▸ **What you should do**
Please print the entire AWS cross-account role setup text below, word for word.

▸ **Source extract**
Create a new role in AccountB

  • Trusted entity -> AWS account -> since AccountB need to trust AccountA, enter AccountA’s account ID
  • Assign required permission polices to this role, eg: AdministratorAccess
  • Assign a role name, eg: CrossAccountSignin
  • Example of the role JSON created
{
    "Version": "2012-10-17",
    "Statement": [
        {
            "Effect": "Allow",
            "Principal": {
                "AWS": "arn:aws:iam::AccountA_Account_ID:root"
            },
            "Action": "sts:AssumeRole",
            "Condition": {}
        }
    ]
}
  • Note down the ARN of this role, eg:
    arn:aws:iam::AccountB_Account_ID:role/CrossAccountSignin

Create and assign policy in AccountA

  • Use following JSON definition
  • “Resource” point to the ARN of the CrossAccountSignin role created in AccountB
{
    "Version": "2012-10-17",
    "Statement": [
        {
            "Effect": "Allow",
            "Action": [
                "sts:AssumeRole"
            ],
            "Resource": "arn:aws:iam::AccountB_Account_ID:role/CrossAccountSignin"

▸ **Raw data**
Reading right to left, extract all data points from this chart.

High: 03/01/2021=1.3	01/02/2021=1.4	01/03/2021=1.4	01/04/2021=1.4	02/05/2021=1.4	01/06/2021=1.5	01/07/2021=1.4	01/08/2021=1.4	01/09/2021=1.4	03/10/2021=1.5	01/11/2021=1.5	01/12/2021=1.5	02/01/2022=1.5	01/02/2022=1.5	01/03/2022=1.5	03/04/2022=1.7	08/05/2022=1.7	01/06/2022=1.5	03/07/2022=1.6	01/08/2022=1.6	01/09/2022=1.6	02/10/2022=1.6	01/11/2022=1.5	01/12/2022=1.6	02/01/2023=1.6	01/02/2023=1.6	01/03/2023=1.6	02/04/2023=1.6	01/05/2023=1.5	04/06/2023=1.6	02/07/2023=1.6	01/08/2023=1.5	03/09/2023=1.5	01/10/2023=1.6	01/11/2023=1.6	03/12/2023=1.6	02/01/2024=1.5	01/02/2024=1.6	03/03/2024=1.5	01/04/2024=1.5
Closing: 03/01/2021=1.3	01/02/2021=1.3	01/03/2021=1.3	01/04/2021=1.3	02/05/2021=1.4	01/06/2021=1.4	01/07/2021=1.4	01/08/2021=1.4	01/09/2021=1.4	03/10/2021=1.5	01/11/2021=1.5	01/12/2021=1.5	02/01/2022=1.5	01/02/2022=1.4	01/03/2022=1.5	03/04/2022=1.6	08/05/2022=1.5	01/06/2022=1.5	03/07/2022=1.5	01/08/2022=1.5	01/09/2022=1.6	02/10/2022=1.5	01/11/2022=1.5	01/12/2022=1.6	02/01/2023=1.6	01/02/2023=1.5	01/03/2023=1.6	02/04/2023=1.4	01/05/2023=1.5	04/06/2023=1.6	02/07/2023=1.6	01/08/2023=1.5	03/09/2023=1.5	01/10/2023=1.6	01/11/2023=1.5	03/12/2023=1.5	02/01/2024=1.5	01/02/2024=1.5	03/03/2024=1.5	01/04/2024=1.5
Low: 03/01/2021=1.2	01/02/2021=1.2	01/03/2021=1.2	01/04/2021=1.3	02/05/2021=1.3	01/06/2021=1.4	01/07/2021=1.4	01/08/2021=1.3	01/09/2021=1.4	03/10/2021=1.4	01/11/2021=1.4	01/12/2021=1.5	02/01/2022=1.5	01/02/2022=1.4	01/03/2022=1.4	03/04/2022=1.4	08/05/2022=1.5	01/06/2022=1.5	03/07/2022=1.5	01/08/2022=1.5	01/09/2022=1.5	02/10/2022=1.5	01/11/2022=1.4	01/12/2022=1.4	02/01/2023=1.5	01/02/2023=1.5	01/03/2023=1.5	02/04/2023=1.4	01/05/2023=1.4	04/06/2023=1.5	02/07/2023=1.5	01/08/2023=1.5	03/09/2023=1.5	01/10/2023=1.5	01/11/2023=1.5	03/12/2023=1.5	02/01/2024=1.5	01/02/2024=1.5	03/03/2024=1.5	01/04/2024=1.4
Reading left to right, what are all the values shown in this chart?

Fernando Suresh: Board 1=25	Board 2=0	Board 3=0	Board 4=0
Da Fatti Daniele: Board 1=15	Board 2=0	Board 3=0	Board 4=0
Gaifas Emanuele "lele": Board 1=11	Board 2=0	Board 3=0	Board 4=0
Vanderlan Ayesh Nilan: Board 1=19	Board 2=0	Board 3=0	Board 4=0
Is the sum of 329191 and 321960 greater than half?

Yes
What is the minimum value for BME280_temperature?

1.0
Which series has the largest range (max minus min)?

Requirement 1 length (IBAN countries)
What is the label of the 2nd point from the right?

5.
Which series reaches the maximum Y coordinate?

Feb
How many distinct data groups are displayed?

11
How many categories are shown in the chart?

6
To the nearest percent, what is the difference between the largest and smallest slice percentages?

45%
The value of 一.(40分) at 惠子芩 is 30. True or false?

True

▸ **Exercise solution**
Create a new role in AccountB

  • Trusted entity -> AWS account -> since AccountB need to trust AccountA, enter AccountA’s account ID
  • Assign required permission polices to this role, eg: AdministratorAccess
  • Assign a role name, eg: CrossAccountSignin
  • Example of the role JSON created
{
    "Version": "2012-10-17",
    "Statement": [
        {
            "Effect": "Allow",
            "Principal": {
                "AWS": "arn:aws:iam::AccountA_Account_ID:root"
            },
            "Action": "sts:AssumeRole",
            "Condition": {}
        }
    ]
}
  • Note down the ARN of this role, eg:
    arn:aws:iam::AccountB_Account_ID:role/CrossAccountSignin

Create and assign policy in AccountA

  • Use following JSON definition
  • “Resource” point to the ARN of the CrossAccountSignin role created in AccountB
{
    "Version": "2012-10-17",
    "Statement": [
        {
            "Effect": "Allow",
            "Action": [
                "sts:AssumeRole"
            ],
            "Resource": "arn:aws:iam::AccountB_Account_ID:role/CrossAccountSignin"